WHAT YOU SHOULD DO: Pull each line containing "return" out of the data and copy it.

>>

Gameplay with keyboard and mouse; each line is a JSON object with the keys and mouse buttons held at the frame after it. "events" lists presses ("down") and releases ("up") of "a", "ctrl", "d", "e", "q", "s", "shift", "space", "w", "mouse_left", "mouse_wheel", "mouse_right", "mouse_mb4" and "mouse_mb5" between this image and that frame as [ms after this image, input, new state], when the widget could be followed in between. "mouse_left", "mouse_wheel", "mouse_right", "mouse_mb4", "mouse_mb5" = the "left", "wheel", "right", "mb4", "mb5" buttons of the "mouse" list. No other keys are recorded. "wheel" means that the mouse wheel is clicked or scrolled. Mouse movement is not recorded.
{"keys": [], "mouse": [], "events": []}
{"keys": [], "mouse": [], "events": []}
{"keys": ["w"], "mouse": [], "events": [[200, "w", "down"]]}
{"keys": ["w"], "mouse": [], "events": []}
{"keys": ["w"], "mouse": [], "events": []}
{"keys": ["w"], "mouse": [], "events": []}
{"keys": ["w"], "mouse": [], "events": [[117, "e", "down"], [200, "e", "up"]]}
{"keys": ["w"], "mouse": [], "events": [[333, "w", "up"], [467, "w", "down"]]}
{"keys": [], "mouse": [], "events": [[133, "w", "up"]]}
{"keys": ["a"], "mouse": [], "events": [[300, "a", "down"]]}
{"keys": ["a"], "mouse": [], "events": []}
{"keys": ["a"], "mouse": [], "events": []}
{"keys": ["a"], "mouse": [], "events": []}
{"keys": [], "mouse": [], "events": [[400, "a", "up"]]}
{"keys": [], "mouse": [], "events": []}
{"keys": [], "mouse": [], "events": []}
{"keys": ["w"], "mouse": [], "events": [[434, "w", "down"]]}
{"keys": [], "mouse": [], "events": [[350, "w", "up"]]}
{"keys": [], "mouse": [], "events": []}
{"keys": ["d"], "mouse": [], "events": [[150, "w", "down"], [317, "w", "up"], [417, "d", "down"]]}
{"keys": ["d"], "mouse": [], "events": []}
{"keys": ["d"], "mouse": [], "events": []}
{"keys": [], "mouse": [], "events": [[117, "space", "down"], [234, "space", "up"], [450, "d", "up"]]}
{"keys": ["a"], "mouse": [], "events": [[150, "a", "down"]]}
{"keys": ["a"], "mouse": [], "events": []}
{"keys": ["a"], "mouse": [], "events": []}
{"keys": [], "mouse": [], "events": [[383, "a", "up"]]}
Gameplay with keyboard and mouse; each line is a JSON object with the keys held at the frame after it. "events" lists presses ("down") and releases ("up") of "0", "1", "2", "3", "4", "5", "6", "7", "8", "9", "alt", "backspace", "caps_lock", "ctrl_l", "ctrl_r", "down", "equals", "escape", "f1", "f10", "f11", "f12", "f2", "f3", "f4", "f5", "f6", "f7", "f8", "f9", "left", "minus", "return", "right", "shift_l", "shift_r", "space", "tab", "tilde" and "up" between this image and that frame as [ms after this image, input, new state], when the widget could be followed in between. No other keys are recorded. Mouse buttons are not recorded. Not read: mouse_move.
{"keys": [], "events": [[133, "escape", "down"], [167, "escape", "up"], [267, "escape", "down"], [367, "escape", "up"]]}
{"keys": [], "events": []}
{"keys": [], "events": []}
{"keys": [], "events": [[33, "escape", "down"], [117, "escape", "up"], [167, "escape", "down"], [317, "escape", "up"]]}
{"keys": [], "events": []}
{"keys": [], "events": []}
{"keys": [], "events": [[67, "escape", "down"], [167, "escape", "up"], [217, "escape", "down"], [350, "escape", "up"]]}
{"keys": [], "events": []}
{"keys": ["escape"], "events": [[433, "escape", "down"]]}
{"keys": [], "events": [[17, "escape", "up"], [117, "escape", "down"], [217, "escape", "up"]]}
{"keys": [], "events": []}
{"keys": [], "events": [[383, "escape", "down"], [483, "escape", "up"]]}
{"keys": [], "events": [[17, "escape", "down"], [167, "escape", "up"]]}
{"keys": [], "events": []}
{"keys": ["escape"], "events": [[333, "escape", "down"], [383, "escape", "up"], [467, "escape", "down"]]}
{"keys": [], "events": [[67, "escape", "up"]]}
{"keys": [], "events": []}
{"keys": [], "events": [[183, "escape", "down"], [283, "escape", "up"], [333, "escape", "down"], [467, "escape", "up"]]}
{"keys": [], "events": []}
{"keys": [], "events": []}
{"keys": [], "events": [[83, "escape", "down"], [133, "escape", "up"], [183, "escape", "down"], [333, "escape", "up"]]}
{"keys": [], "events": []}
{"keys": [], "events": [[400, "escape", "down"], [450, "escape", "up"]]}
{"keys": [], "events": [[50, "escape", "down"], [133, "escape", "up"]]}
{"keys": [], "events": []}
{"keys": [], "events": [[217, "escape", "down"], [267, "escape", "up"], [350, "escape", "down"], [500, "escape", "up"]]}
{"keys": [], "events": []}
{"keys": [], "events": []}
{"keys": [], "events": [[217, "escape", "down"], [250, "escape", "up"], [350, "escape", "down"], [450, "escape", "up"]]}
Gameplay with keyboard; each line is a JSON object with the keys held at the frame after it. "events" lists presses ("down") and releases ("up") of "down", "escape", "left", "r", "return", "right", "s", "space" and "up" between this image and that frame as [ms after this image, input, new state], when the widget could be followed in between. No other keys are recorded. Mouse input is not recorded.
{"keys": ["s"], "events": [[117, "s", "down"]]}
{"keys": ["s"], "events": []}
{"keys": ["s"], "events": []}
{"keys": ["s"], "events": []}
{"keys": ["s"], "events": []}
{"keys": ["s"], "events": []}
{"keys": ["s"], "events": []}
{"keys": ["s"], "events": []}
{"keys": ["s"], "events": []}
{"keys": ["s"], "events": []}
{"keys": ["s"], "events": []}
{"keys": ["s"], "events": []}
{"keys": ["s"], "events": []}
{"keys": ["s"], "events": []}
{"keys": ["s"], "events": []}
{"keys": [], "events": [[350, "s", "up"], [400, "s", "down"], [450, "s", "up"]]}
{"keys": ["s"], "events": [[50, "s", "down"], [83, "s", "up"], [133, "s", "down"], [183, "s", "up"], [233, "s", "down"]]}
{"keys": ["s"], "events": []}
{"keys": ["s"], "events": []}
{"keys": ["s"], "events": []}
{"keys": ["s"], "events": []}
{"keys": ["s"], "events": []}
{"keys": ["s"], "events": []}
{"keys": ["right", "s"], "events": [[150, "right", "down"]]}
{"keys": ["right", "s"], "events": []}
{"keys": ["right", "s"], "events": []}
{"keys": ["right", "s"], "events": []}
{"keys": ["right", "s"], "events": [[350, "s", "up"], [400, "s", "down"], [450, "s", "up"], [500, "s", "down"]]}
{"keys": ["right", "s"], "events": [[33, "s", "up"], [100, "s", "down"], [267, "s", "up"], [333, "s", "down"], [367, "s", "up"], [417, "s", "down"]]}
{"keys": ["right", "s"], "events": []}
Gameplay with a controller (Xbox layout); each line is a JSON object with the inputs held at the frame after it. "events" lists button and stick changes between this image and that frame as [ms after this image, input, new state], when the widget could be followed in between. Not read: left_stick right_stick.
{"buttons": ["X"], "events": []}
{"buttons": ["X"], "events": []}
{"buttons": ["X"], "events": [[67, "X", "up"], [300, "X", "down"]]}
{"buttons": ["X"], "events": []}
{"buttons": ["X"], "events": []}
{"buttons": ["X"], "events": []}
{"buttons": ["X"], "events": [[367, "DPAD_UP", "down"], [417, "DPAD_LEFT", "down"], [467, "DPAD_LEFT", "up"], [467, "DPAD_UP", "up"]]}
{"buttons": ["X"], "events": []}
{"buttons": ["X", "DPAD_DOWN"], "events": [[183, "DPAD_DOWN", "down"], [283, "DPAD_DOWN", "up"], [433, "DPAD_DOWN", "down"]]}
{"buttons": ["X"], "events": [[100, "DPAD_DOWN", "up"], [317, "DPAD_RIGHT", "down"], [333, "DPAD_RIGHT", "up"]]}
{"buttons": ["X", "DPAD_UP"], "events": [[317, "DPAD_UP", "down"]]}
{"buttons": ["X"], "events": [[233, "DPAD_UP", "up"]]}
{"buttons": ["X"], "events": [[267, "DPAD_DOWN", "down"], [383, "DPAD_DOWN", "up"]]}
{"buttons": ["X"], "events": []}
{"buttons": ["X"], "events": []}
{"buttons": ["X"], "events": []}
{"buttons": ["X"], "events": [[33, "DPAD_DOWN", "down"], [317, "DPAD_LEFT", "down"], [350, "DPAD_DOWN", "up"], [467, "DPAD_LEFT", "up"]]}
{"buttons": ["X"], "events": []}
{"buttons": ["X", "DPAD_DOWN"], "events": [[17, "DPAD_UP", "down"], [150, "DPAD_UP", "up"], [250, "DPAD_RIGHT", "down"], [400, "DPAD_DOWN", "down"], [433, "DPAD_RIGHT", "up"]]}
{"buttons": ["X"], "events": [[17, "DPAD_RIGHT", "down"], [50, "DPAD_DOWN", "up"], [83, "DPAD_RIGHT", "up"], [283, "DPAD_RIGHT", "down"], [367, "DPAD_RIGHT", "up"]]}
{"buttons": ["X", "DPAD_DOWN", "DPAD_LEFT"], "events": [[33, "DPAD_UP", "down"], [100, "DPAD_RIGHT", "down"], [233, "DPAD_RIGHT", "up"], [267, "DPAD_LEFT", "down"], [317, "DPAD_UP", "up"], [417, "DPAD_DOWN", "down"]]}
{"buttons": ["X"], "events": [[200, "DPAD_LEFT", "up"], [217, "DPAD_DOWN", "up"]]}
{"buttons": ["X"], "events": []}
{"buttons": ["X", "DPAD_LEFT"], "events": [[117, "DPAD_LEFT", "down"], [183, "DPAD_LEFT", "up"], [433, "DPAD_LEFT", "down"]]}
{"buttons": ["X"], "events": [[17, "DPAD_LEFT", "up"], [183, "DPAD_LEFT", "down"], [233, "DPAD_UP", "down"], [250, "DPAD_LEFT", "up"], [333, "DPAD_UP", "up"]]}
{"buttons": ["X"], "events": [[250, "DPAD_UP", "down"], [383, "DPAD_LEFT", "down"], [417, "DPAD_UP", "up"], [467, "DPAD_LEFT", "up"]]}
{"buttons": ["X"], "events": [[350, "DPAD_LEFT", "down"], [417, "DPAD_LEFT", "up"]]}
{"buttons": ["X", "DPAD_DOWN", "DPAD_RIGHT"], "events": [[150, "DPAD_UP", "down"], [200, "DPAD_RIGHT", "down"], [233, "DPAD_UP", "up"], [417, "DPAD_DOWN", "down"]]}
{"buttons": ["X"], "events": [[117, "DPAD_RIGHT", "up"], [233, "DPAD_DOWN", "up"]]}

<<

REPLY:
Gameplay with keyboard and mouse; each line is a JSON object with the keys held at the frame after it. "events" lists presses ("down") and releases ("up") of "0", "1", "2", "3", "4", "5", "6", "7", "8", "9", "alt", "backspace", "caps_lock", "ctrl_l", "ctrl_r", "down", "equals", "escape", "f1", "f10", "f11", "f12", "f2", "f3", "f4", "f5", "f6", "f7", "f8", "f9", "left", "minus", "return", "right", "shift_l", "shift_r", "space", "tab", "tilde" and "up" between this image and that frame as [ms after this image, input, new state], when the widget could be followed in between. No other keys are recorded. Mouse buttons are not recorded. Not read: mouse_move.
Gameplay with keyboard; each line is a JSON object with the keys held at the frame after it. "events" lists presses ("down") and releases ("up") of "down", "escape", "left", "r", "return", "right", "s", "space" and "up" between this image and that frame as [ms after this image, input, new state], when the widget could be followed in between. No other keys are recorded. Mouse input is not recorded.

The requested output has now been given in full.